## [Problem requirements]
Will you output all of the data below exactly, omitting the images?

## [Recorded information]
☆ ☆ ☆

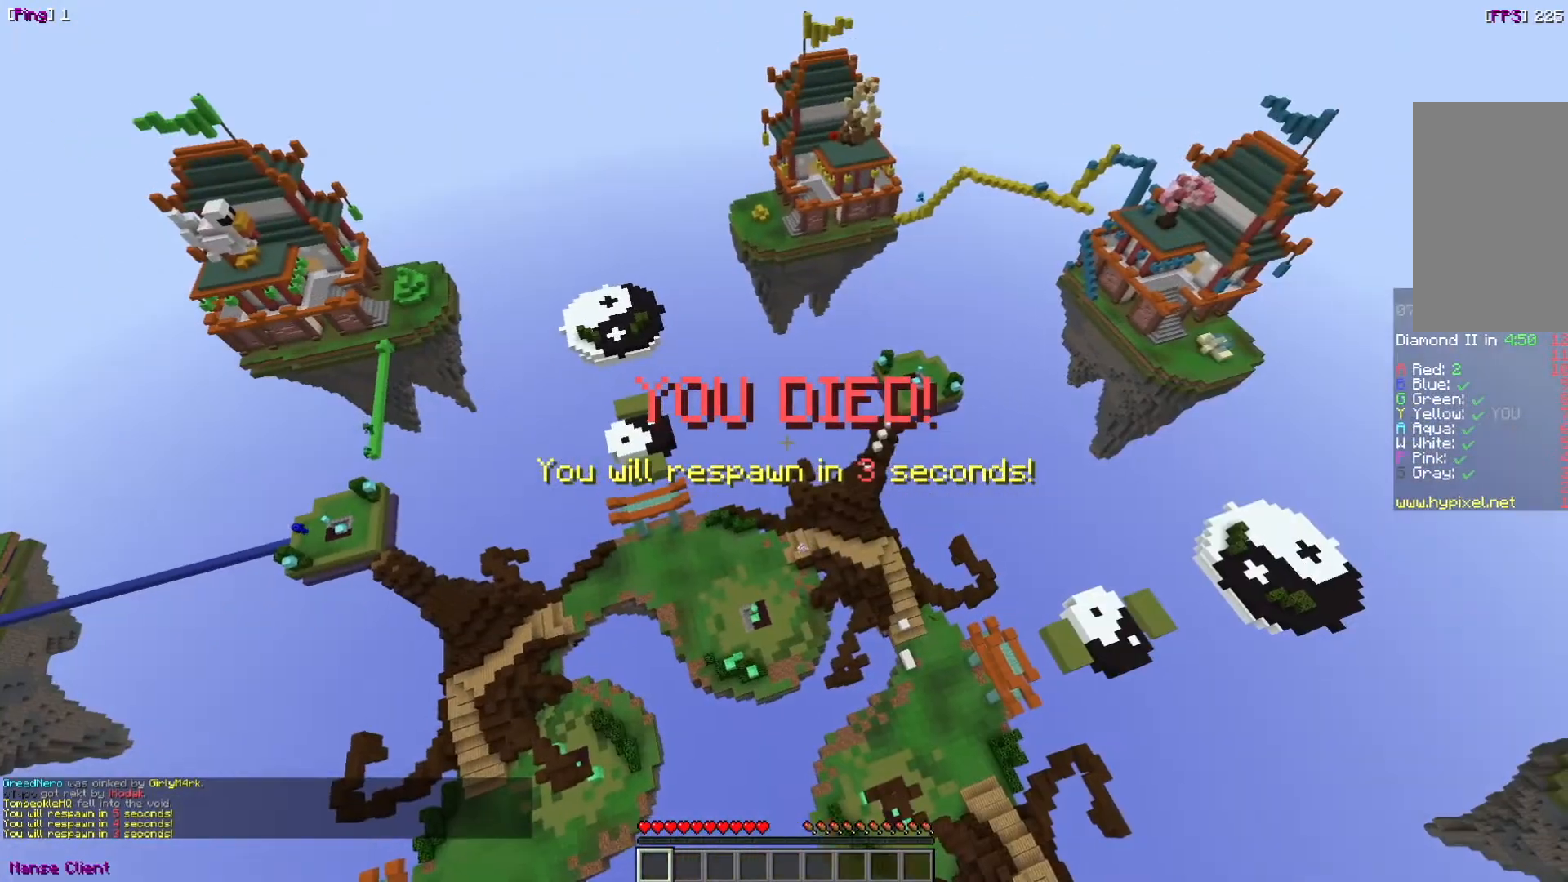
Gameplay with keyboard and mouse; each line is a JSON object with the keys and mouse buttons held at the frame after it. "events" lists presses ("down") and releases ("up") of "a", "d", "s", "w", "mouse_left" and "mouse_right" between this image and that frame as [ms after this image, input, new state], when the widget could be followed in between. "mouse_left", "mouse_right" = the "left", "right" buttons of the "mouse" list. No other keys are recorded. Fast repeated clicks can show as one long hold. Mouse movement is not recorded.
{"keys": [], "mouse": [], "events": []}
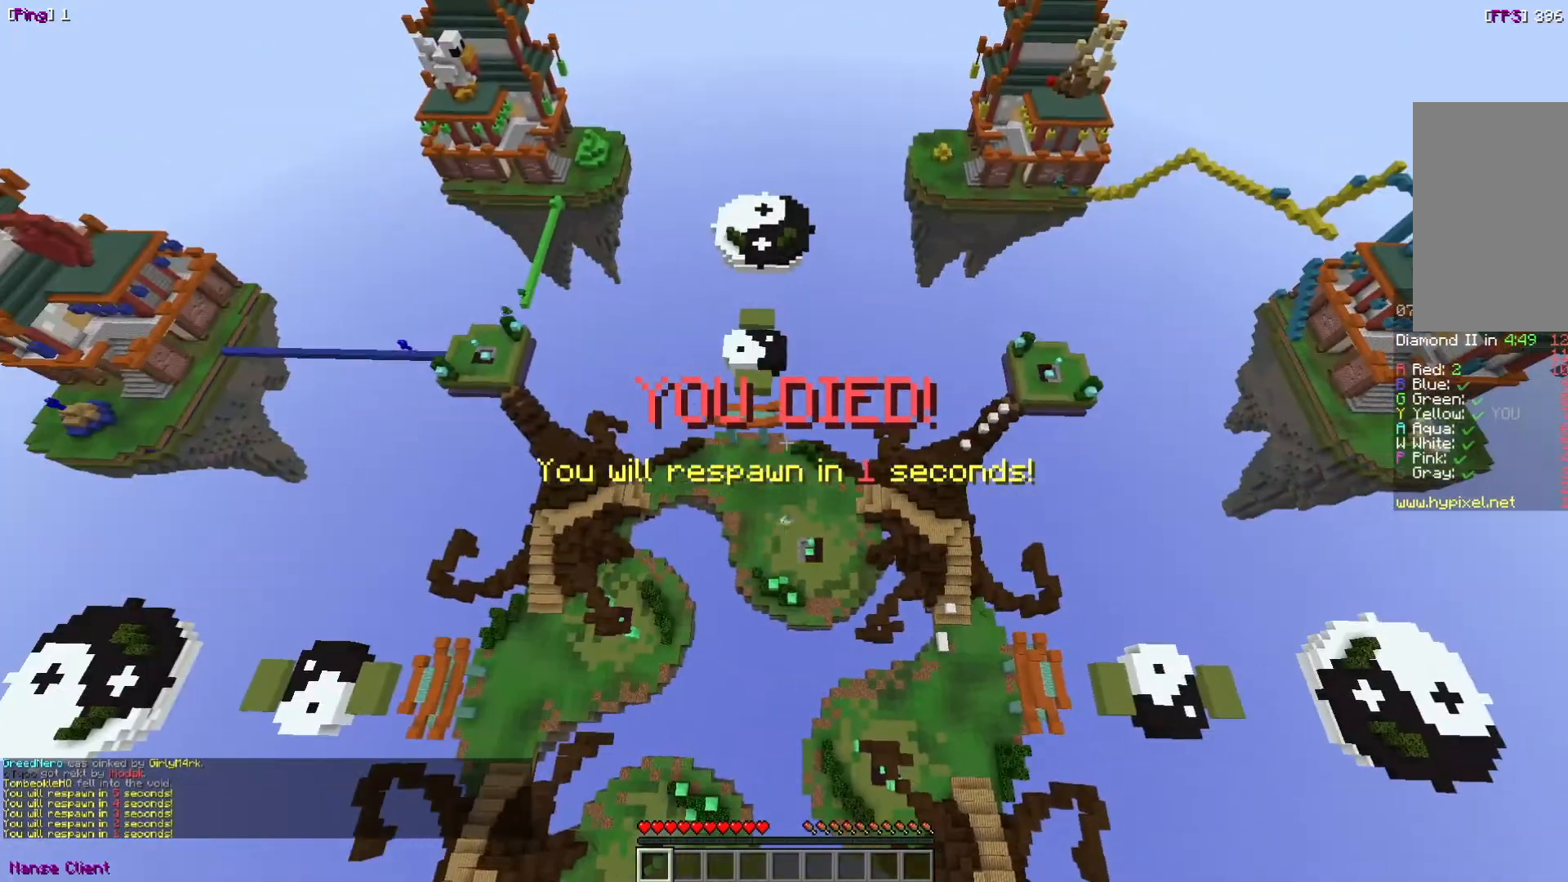
{"keys": [], "mouse": [], "events": []}
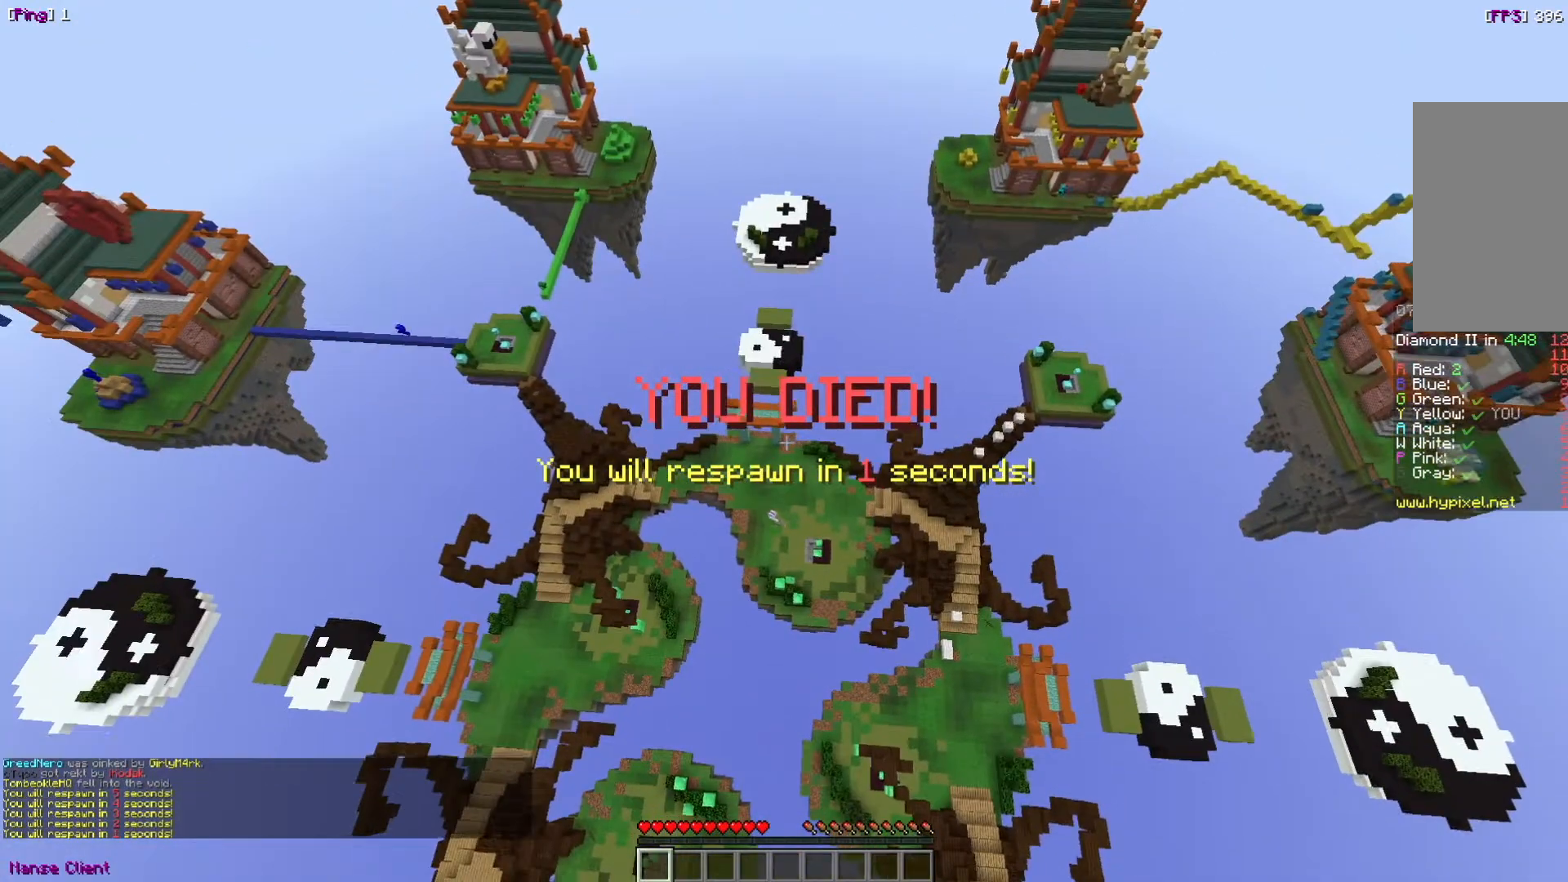
{"keys": ["w"], "mouse": [], "events": [[401, "w", "down"]]}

☆ ☆ ☆

## [Written solution]
Gameplay with keyboard and mouse; each line is a JSON object with the keys and mouse buttons held at the frame after it. "events" lists presses ("down") and releases ("up") of "a", "d", "s", "w", "mouse_left" and "mouse_right" between this image and that frame as [ms after this image, input, new state], when the widget could be followed in between. "mouse_left", "mouse_right" = the "left", "right" buttons of the "mouse" list. No other keys are recorded. Fast repeated clicks can show as one long hold. Mouse movement is not recorded.
{"keys": [], "mouse": [], "events": []}
{"keys": [], "mouse": [], "events": []}
{"keys": ["w"], "mouse": [], "events": [[401, "w", "down"]]}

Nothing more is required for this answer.